Senior DevOps Engineer [UAE Based]

Apply Now

Role: Senior DevOps Engineer

Location: Abu Dhabi

Company: AI71

About Us

AI71 is an applied research team dedicated to building responsible and impactful AI agents that empower knowledge workers. We work closely with our industry partners and leverage cutting-edge research from the Technology Innovation Institute (TII) to develop AI products that drive transformative change.

About the Role

As a DevOps Engineer at AI71 you will own the pipelines, platforms, and processes that let our researchers ship AI from notebook to production at lightning speed and enterprise scale. You’ll design and automate cloud‑native infrastructure, champion CI/CD best practices, and ensure our GenAI services run reliably, securely, and cost‑effectively across staging, test, and high‑availability production environments.

This is an early‑stage, high‑growth environment—perfect for builders who like green‑field architecture, rapid iteration, and the chance to shape both culture and tech stack from day one.

Key Responsibilities

Design & Build Cloud Infrastructure

Architect scalable, secure, and cost‑optimized Kubernetes‑based environments (EKS/GKE/AKS or on‑prem k8s).
Codify infrastructure with Terraform, Pulumi, or similar IaC, implementing GitOps‑style workflows.

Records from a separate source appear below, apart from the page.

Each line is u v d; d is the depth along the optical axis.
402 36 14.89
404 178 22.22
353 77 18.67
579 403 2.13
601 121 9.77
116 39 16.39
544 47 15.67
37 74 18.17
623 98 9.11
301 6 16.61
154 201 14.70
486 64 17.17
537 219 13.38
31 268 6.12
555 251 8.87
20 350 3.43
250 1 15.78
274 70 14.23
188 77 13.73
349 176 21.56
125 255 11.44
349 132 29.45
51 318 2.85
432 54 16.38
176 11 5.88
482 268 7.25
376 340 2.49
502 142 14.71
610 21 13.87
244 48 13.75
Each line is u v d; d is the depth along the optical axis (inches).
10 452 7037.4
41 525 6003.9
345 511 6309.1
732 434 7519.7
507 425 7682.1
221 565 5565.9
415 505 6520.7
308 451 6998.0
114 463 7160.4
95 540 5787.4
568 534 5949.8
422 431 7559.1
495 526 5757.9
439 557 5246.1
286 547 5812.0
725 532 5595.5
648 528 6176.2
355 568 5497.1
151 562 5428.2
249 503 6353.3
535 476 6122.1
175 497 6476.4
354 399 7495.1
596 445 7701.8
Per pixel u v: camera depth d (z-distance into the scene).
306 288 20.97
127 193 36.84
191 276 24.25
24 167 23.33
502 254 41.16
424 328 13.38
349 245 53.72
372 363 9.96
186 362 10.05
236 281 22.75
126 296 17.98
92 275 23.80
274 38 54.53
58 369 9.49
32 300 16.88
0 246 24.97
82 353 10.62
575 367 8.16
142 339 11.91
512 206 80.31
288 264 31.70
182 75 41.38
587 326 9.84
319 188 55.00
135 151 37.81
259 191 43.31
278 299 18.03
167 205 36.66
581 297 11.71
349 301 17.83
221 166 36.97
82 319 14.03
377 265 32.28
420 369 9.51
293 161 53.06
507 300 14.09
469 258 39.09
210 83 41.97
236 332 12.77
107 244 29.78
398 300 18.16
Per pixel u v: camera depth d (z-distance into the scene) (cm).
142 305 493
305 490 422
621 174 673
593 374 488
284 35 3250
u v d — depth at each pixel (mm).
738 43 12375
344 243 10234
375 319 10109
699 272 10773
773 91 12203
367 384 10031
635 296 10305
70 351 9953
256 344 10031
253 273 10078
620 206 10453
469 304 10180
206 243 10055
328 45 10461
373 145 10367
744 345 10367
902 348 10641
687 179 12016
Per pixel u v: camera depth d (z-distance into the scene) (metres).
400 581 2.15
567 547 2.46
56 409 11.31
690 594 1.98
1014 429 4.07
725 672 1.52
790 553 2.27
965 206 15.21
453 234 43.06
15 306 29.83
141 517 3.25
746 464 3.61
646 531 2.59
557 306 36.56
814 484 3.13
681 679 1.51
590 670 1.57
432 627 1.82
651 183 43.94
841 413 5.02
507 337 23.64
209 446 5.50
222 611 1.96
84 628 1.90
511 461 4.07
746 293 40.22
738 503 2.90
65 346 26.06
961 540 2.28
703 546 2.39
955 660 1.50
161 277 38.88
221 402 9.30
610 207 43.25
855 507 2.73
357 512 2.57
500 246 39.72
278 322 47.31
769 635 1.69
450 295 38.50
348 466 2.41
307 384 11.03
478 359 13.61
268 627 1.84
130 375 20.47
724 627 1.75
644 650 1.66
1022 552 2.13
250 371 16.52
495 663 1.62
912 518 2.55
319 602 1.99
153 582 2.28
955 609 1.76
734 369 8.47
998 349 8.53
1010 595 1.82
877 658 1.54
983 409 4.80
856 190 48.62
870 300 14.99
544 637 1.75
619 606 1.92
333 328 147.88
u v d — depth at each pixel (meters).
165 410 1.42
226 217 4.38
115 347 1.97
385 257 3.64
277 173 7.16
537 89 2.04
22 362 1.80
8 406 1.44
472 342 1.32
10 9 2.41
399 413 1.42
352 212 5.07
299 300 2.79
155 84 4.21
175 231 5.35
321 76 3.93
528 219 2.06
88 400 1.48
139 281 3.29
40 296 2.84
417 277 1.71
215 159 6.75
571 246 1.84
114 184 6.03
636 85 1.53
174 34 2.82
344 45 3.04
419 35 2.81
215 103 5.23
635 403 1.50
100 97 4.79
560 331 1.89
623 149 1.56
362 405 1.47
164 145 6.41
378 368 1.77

End‑to‑End CI/CD Automation

Create and maintain CI/CD pipelines (GitHub Actions, GitLab CI, Jenkins, or Argo Workflows) for containerized microservices, ML model training, and inference workloads.
Integrate automated testing, security scans, and policy checks into the release process.

Observability & Reliability Engineering

Implement comprehensive monitoring, logging, and tracing stacks (Prometheus/Grafana, Loki, ELK, OpenTelemetry).
Define SLOs/SLA dashboards; lead incident response, root‑cause analysis, and post‑mortems.

Security & Compliance

Embed DevSecOps practices—secrets management, container image hardening, zero‑trust networking, vulnerability management, and compliance automation (ISO 27001, SOC 2).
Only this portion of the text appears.